Implementation obstacles to sustainability-oriented policies
The relevant programmes for development in the Alpine region usually include ambitious sustainability objectives. But often a wide gap opens up between ambition and practical implementation. All too often sustainability has to take a back seat when it comes to concrete decisions. The authors give the following reasons:

o Lack of information: Some laws and policy instruments are little known to local decision makers, e.g. instruments of contract nature conservation. The lack of fundamental knowledge, for instance about the impact on climate and the environment, also prevents local players from adopting general political sustainability objectives.
o Conflicting interests for instance between political experts and local players, the hunting community and managers of protected areas, farmers and conservationists which are not successfully resolved in advance through joint decision-making cause tension. The situation is particularly difficult when local projects are drawn up in a centralistic way and operated by outside specialists.
o Excessive demands: With a highly complex subject matter and an overabundance of information some players withdraw to their own personal standpoint without taking overriding viewpoints into account.
o Party-political considerations: Power games and short-term interests hinder sustainable solutions and agreements with a long-term effect.

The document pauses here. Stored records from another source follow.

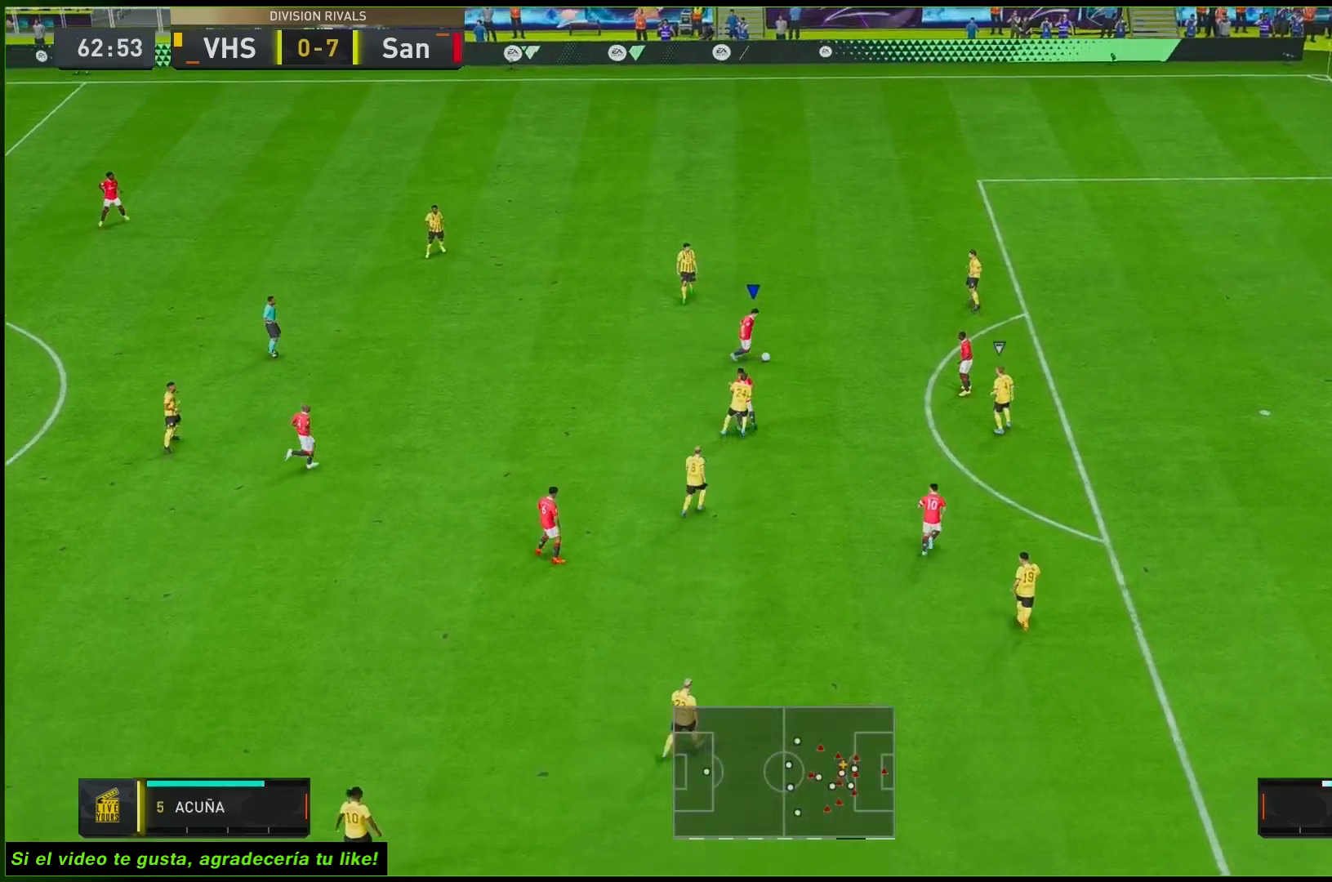
{"buttons": ["R2"], "left_stick": "right", "right_stick": "center", "events": [[283, "R2", "down"]]}
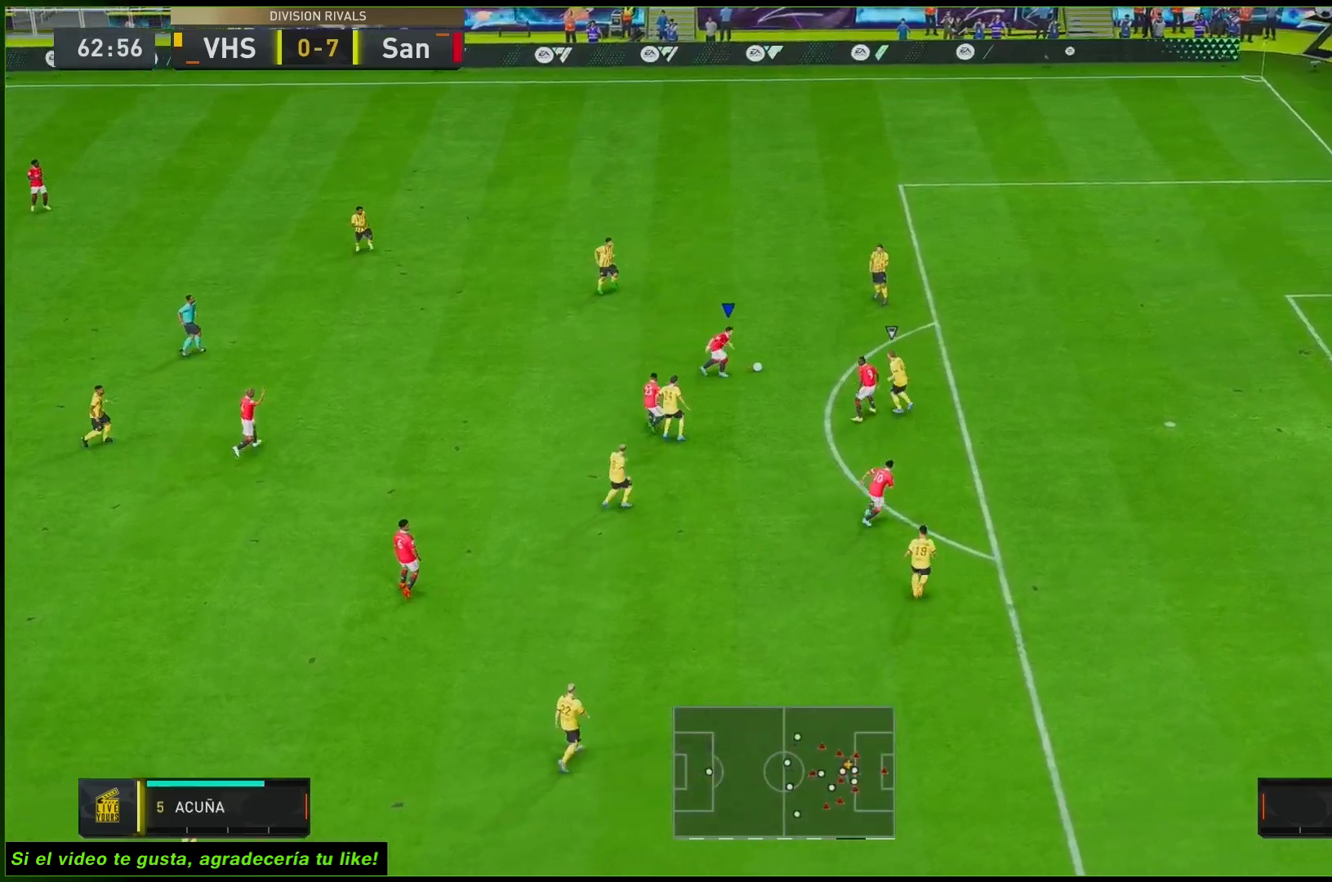
{"buttons": ["R2"], "left_stick": "up-right", "right_stick": "center", "events": [[67, "R2", "up"], [67, "left_stick", "up-right"], [133, "R2", "down"]]}
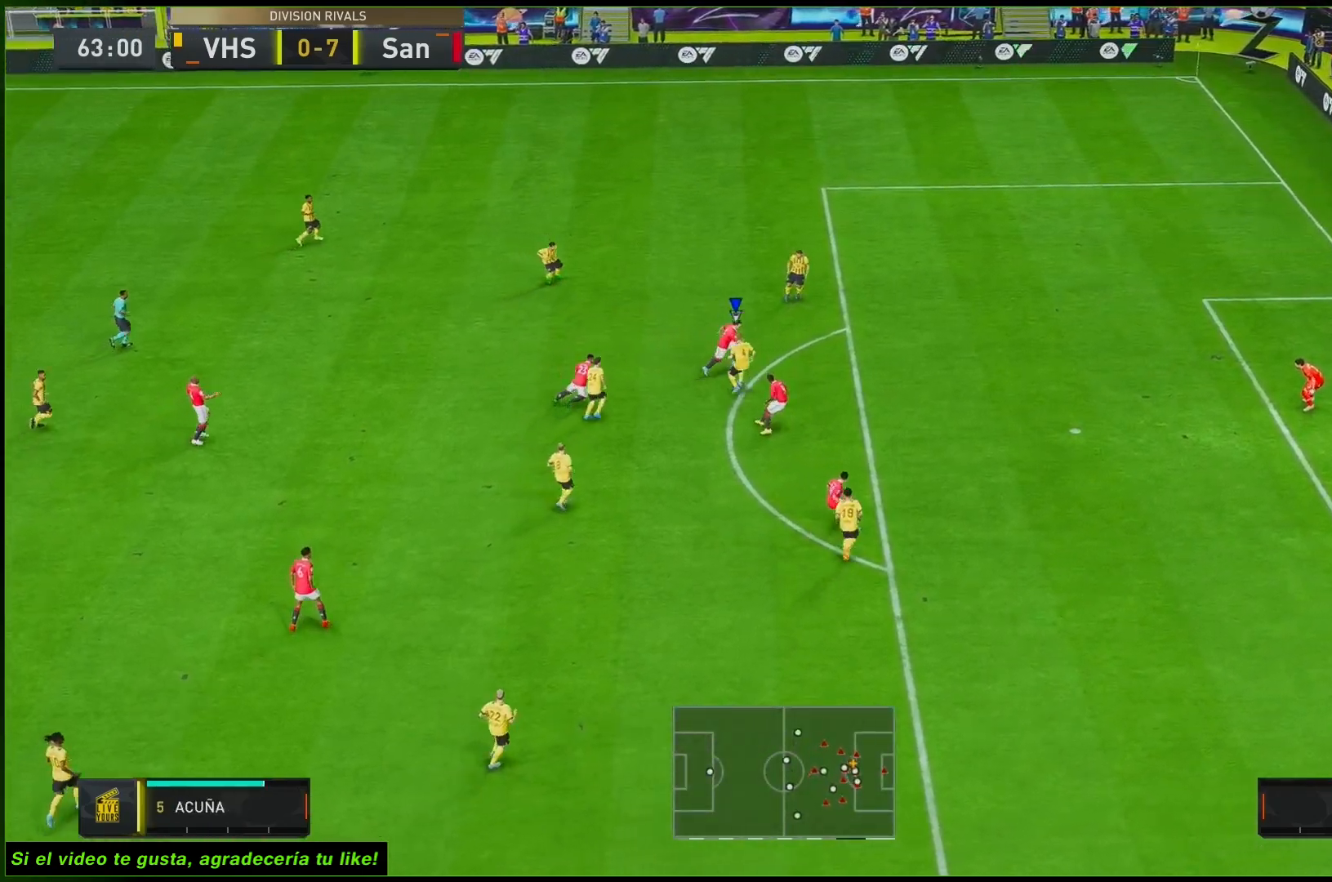
{"buttons": ["R2"], "left_stick": "right", "right_stick": "center", "events": [[217, "left_stick", "right"]]}
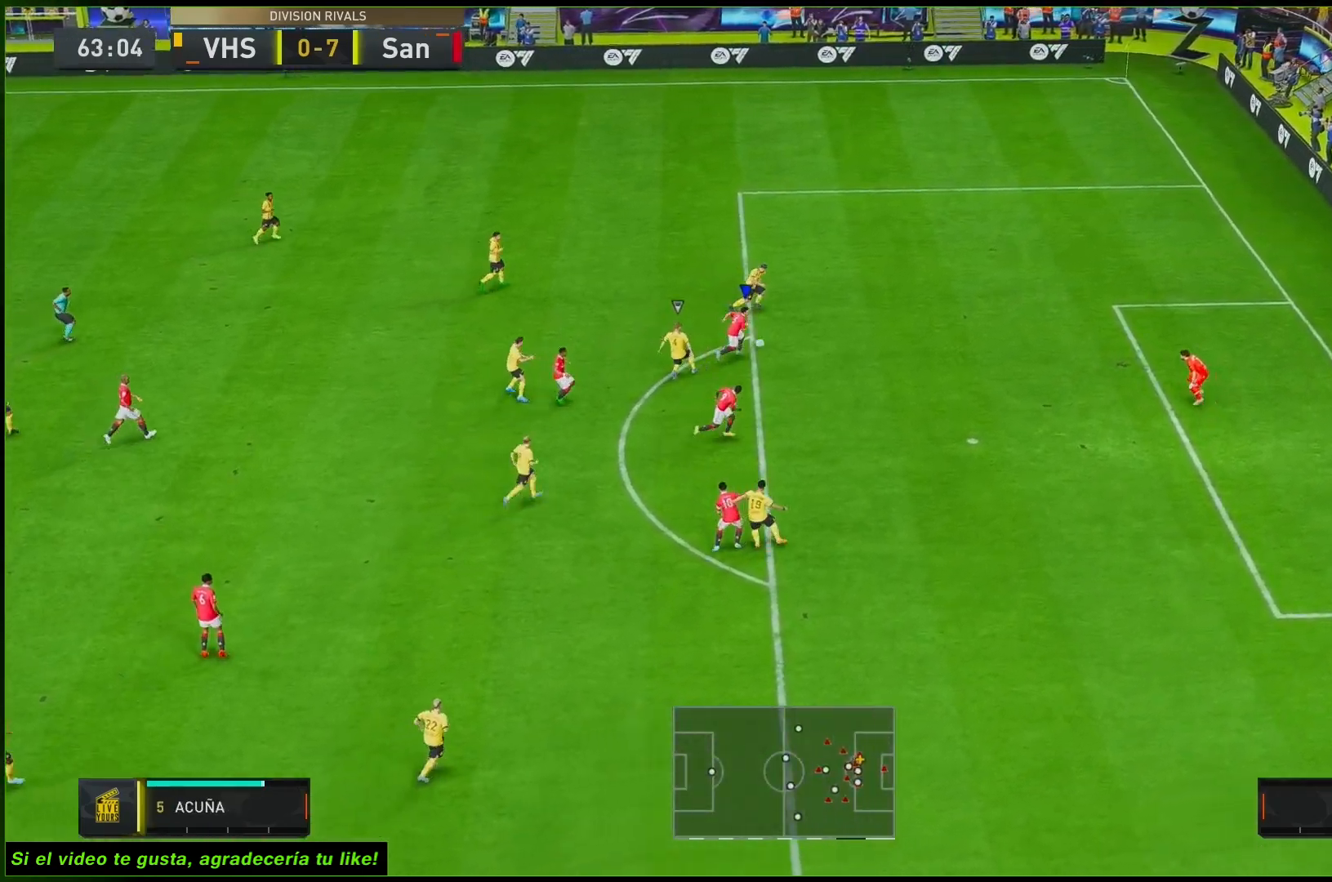
{"buttons": ["R2"], "left_stick": "down-right", "right_stick": "center", "events": [[50, "X", "down"], [67, "left_stick", "down-right"], [217, "X", "up"]]}
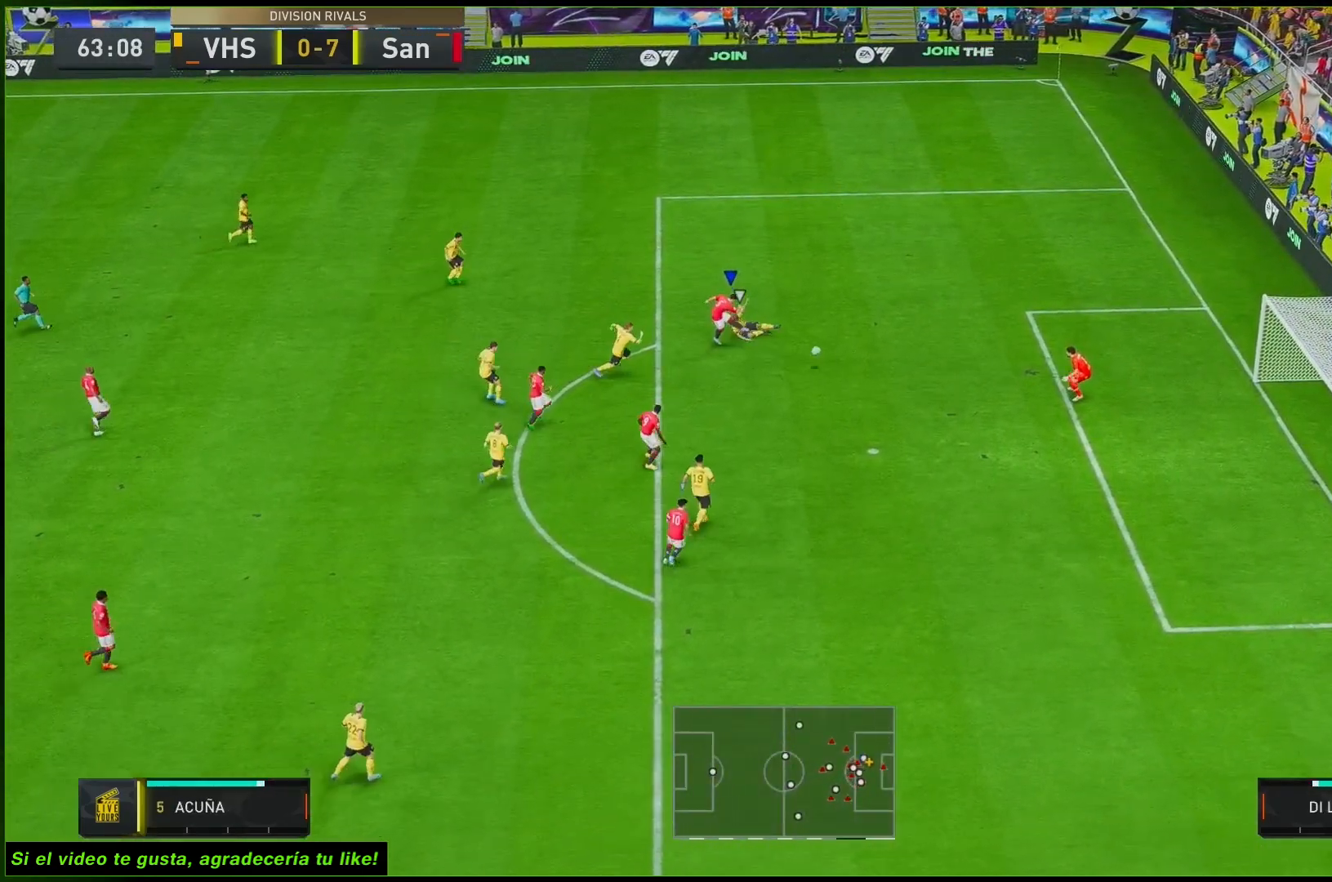
{"buttons": ["R2"], "left_stick": "down-right", "right_stick": "center", "events": []}
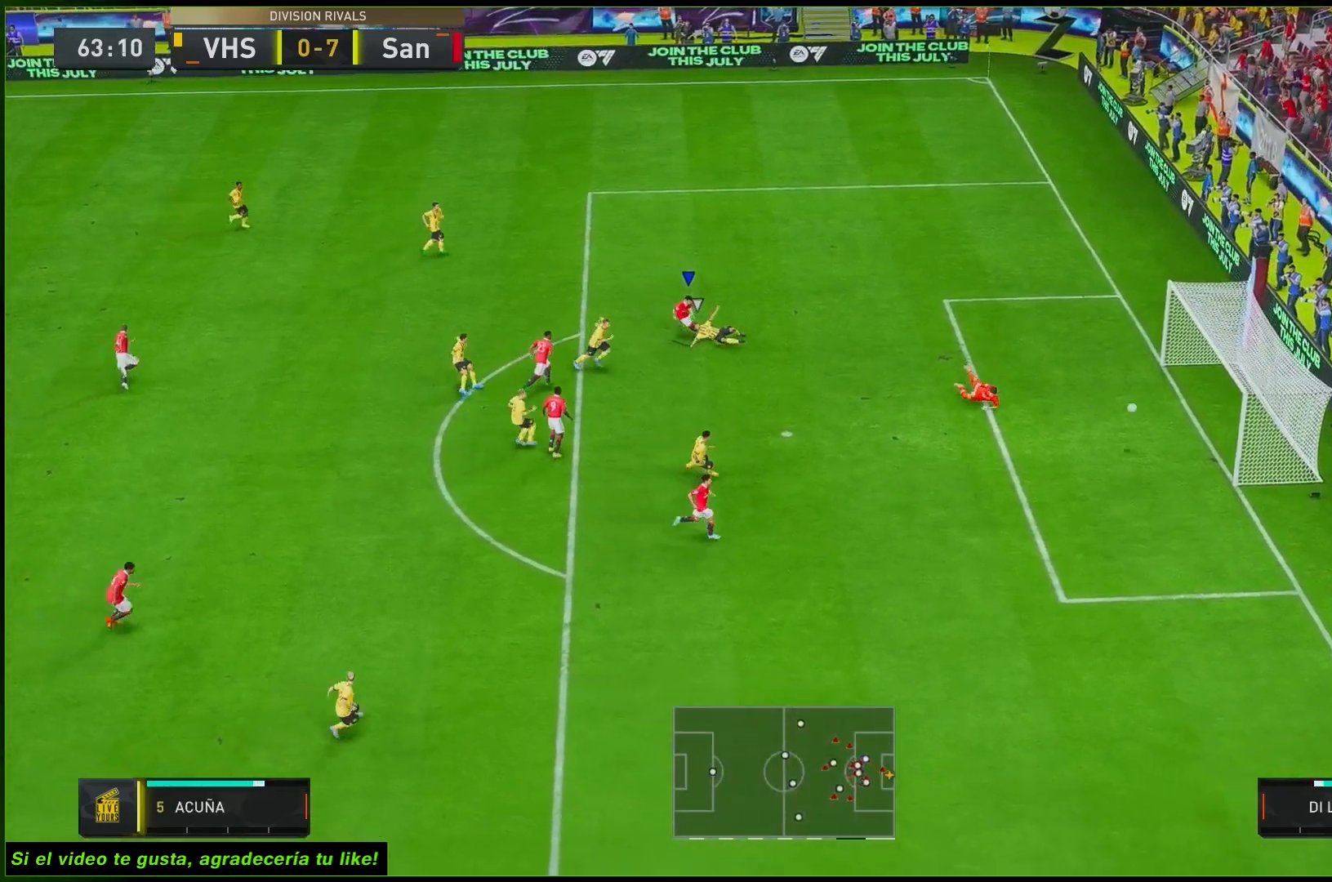
{"buttons": ["R2"], "left_stick": "center", "right_stick": "center", "events": [[433, "left_stick", "center"]]}
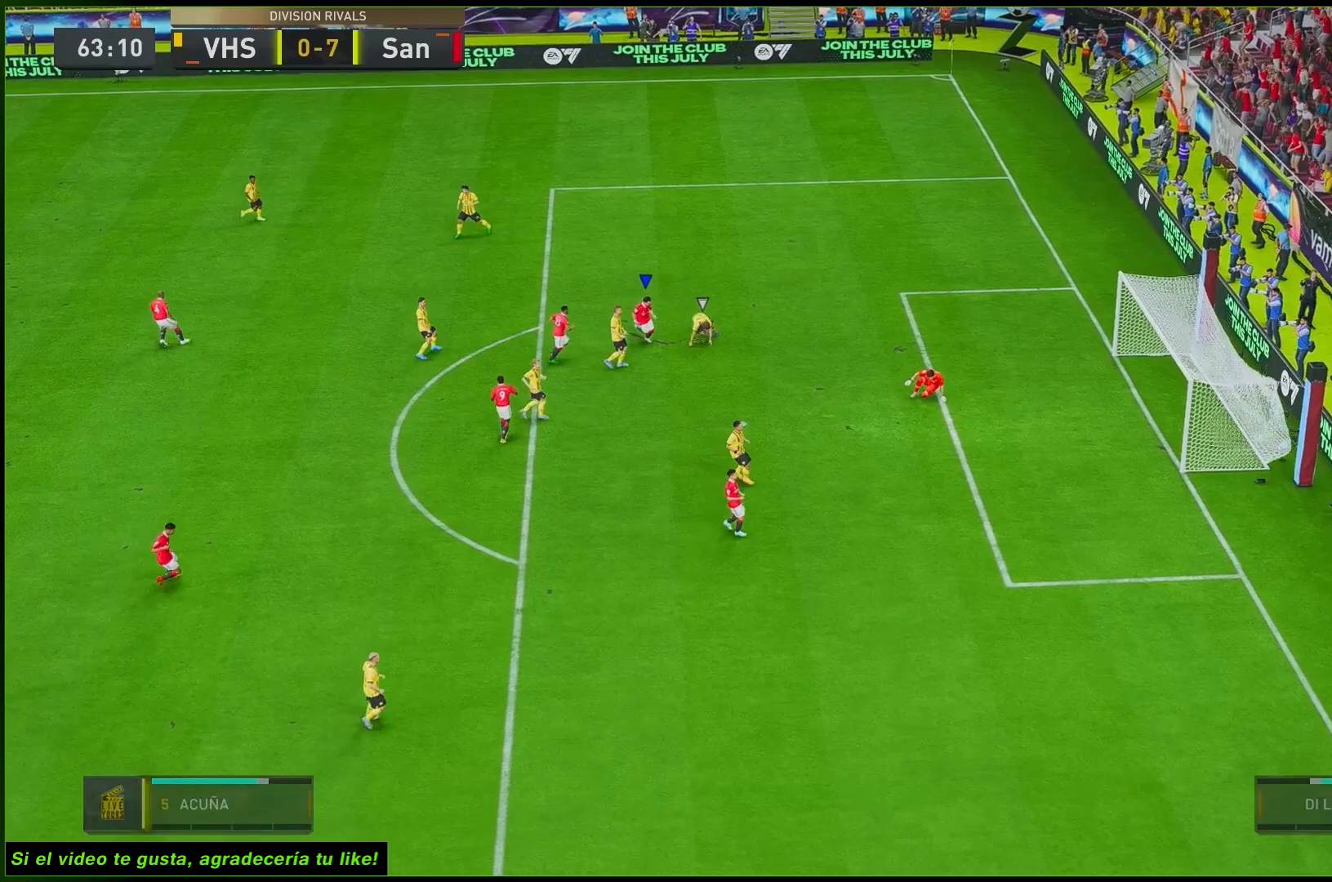
{"buttons": [], "left_stick": "center", "right_stick": "center", "events": [[83, "R2", "up"], [367, "A", "down"], [500, "A", "up"]]}
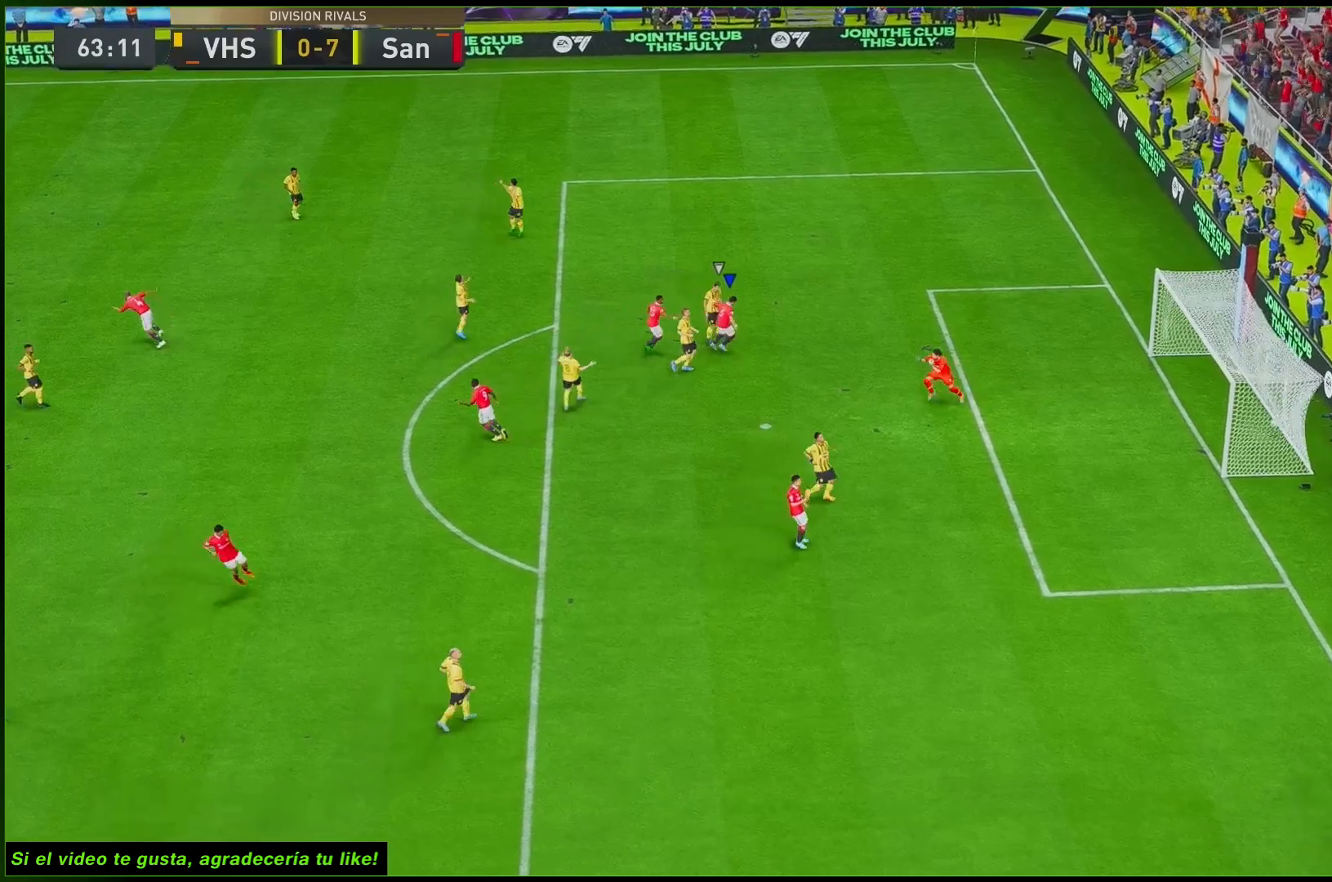
{"buttons": [], "left_stick": "center", "right_stick": "center", "events": []}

Upgrading local resources and learning from one another
Policies and instruments that incorporate sustainable development should be carefully considered; they also demand more time than ad-hoc solutions: time to think matters through, openness towards new learning processes, and a readiness to regularly evaluate the projects and remove any sources of error. To help promote such a development the team of experts provides the following recommendations in the CIPRA study:

o Strengthening integrated regional development: Decision-makers in the various policy sectors and the players concerned should exchange more information, take account of contrary standpoints, and co-ordinate the co-operation between the various levels more effectively.
o Good management: Better co-ordination between different policy areas and orientation using a set of clearly defined regulations can help to contain wrong decisions with long-term repercussions.
o Boosting the strengths of the regions: Political decision makers should join forces with local players to enhance resources on site and consolidate existing strengths further. For instance local participation processes can help to set up new protected areas or establish regional value-added chains.
o Securing the success of the project: The long-term prospects of local projects should be ensured beyond the current phase of public funding.
o Evaluation as a learning process: The evaluation of programmes or other policy instruments should not be seen merely as unilateral quality control. The experts should proceed constructively, not just highlighting errors, but also seizing the opportunity for learning together. If they show up new ways, all the players will be motivated and be able to find their own solutions to the recognised problems.
Based on the results of the team of experts CIPRA has formulated the following demands:
Practical experience gained from regional development and the results of applied research need to be incorporated more effectively into programmes and subsidy instruments. According to the targets set out by the Alpine Convention, sustainability should be a priority area for subsidies. Municipalities, regional administrations and the population concerned should be involved more closely - this is an essential prerequisite for bridging the gap between political strategies and scientific recommendations on the one hand and their implementation on the other. To verify the quality of projects and programmes, the appropriate controlling instruments need to be developed and deployed.

The showcase projects below illustrate that all kinds of players always manage to come together and that individual models of co-operation need to be drawn up. What is always of the utmost importance in each case is a specially committed person who assumes a key role and ensures good levels of communication between all the parties concerned.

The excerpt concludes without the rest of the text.